В сборнике «Темы и варьяции» это стихотворение открывает цикл «Я их мог позабыть»[525]
. Как и пушкинское «Клеветникам России», к которому отсылает его заглавие[526], оно представляет собой инвективу на одическом субстрате и изобилует риторическими фигурами (8 восклицательных и 5 вопросительных предложений; 8 стихов, начинающихся с эмфатического «о»). Подобно Пушкину, Пастернак защищает «свое» и обличает «чужое», угрожая ему «местью», хотя эти категории у него, в отличие от претекста, лишены геополитической конкретности и носят философский характер. Место сверкающей «стальной щетины», которой у Пушкина грозит Западу русская земли, занимают «помешанные клавиатуры» — спонтанная и мощная творческая энергия, истоки которой лежат в непосредственном детском мироощущении и приятии природы. Она витальна, органична, космична и связана с глубинным смыслом бытия; с ней ассоциируется ряд природных образов — питьевая вода («ковш душевной глуби»), лес, корни, цветы, солнце, сосна. Триаде «детство — творчество — природа» резко противопоставлены враги «живой жизни», к которым и обращена инвектива.Пастернаковские «клеветники» — это олицетворенные социально-культурные явления и представления, вызывающие у поэта яростный протест. Их круг весьма пестр: социальное неравенство («Соседство богачей»), буржуазный быт («Веселый звон ключей»), лицемерное приручение художника его мнимыми покровителями и друзьями («Рукопожатье лжи» и «Манишек аромат»), демагогическое заигрывание «юнящихся старших» с молодежью и ее лево-радикальными идеями в политике и искусстве («Ничтожность возрастов»), диктат денег и групповых идеологических установок («Выручь денег», «Напрягись»). Сюда же отнесена и «хиромантия» — то есть убеждение в предначертанности и предсказуемости будущего, детерминистское гадание по «линиям» истории. В конечном счете речь идет о разных характерных для эпохи формах внешнего давления на свободный дух художника, о попытках подчинить индивидуальную творческую энергию общепринятым нормам, позициям, философским системам и модам, которые понимаются Пастернаком как фальшивые и противоестественные. Основанный на ложных ценностях «взрослый» порядок вещей противоречит «жизни и смыслу», «иссушает» их («Что слез по стеклам усыхало! / Что сохло ос и чайных роз!»[527]

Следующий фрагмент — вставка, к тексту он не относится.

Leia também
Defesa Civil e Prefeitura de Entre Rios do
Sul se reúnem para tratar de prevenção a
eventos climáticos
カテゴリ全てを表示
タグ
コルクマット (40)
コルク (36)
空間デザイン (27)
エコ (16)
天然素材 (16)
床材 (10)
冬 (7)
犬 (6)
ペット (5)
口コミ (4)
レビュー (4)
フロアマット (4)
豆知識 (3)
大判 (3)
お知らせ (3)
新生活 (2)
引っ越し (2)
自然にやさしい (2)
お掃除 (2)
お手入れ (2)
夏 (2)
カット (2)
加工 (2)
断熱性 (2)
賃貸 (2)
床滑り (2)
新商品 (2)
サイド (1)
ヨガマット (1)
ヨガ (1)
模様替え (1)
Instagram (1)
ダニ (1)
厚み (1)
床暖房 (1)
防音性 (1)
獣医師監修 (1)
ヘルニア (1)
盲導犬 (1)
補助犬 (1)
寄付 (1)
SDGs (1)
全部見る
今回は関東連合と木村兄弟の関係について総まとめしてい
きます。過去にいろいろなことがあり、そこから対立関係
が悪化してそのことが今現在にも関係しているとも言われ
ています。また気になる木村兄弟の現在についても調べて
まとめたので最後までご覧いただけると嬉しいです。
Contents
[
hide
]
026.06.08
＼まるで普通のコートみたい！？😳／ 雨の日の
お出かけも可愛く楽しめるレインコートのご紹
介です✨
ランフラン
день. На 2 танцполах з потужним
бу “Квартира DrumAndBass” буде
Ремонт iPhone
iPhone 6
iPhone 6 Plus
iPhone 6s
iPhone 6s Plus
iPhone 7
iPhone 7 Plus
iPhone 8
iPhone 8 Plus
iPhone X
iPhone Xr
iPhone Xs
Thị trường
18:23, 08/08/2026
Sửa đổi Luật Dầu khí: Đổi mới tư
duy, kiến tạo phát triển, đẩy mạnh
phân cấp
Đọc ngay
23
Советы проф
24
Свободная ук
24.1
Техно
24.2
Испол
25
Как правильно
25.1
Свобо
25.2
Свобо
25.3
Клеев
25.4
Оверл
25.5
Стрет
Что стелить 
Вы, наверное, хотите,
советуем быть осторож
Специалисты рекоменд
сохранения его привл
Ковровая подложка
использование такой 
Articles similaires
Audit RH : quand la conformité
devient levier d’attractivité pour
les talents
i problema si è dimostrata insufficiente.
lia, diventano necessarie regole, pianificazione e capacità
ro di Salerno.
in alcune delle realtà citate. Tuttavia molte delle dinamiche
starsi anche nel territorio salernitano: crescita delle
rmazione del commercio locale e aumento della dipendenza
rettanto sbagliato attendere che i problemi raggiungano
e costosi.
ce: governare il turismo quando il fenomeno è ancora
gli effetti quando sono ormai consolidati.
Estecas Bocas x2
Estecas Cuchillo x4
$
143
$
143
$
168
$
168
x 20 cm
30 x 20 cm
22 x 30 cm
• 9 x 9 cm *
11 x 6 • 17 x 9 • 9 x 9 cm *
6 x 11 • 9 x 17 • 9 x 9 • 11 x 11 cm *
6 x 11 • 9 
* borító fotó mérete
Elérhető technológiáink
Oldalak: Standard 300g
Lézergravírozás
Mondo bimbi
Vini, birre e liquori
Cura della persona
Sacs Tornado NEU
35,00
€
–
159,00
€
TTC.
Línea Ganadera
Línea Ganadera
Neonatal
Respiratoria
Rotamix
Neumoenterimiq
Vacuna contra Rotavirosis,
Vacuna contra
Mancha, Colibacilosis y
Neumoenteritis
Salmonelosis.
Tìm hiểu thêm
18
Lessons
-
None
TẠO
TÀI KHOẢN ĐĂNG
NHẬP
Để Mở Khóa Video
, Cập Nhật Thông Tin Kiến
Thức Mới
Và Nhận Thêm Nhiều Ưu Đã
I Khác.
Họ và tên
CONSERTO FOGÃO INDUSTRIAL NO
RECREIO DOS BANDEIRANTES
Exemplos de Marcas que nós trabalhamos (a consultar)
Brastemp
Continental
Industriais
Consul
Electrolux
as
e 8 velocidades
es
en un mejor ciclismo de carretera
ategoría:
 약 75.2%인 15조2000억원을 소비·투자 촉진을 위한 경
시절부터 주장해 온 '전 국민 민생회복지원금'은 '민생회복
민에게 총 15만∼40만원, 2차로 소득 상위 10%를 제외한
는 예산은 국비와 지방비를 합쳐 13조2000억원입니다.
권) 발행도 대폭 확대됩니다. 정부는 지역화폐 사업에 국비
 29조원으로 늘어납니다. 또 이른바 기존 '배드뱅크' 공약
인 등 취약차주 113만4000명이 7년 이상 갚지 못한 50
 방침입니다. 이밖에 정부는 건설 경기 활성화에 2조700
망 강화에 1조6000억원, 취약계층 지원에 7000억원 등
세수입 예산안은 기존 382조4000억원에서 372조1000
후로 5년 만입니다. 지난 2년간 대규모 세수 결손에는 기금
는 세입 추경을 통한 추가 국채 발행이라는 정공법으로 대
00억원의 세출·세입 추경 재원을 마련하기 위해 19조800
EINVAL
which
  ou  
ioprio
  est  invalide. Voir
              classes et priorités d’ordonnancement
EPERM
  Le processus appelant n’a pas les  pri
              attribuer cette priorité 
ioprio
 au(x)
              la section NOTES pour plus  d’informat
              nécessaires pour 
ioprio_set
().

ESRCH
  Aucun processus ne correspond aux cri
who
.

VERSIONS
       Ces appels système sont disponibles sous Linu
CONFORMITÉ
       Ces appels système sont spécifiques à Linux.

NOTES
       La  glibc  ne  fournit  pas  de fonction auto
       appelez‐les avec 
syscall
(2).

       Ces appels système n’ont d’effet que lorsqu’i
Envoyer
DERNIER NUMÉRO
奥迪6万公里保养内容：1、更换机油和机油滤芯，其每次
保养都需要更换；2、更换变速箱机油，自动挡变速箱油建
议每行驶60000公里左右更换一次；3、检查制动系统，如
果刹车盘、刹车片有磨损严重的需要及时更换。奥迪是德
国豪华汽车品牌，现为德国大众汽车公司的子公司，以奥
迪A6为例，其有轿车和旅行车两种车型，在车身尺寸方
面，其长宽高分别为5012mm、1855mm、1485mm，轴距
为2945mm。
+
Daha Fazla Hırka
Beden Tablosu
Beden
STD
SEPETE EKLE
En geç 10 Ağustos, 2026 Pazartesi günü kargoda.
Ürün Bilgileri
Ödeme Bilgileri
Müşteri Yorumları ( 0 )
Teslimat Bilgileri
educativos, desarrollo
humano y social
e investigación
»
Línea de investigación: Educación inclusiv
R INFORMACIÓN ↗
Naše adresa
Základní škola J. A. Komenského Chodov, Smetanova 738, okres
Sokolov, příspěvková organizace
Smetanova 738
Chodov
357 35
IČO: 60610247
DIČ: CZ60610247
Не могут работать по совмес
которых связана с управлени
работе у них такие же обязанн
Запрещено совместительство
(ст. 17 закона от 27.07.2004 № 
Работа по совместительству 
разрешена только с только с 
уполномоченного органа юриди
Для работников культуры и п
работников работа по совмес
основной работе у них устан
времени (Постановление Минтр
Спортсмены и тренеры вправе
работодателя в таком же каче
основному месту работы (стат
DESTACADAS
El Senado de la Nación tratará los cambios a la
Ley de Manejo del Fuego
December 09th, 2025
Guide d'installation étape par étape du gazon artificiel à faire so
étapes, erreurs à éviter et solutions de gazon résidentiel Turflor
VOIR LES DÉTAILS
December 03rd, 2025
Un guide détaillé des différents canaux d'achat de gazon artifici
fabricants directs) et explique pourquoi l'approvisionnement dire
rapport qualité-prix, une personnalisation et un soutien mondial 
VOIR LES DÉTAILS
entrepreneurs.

), ведет культуру к угасанию, закату, вырожденью («Как часто угасавший хаос / Багровым папортником рос!» и «О жизнь, нам имя вырожденье»), и потому заслуживает страшной «мести» от своих «бродячих, черных и грустящих» жертв. Под местью тогда следует понимать революционный сдвиг и возобновление органического роста (ср. в «Безвременно умершему» (1936): «Эпохи революций / Возобновляют жизнь…» [II: 95]) — то есть некое новое рождение и, соответственно, новое детство.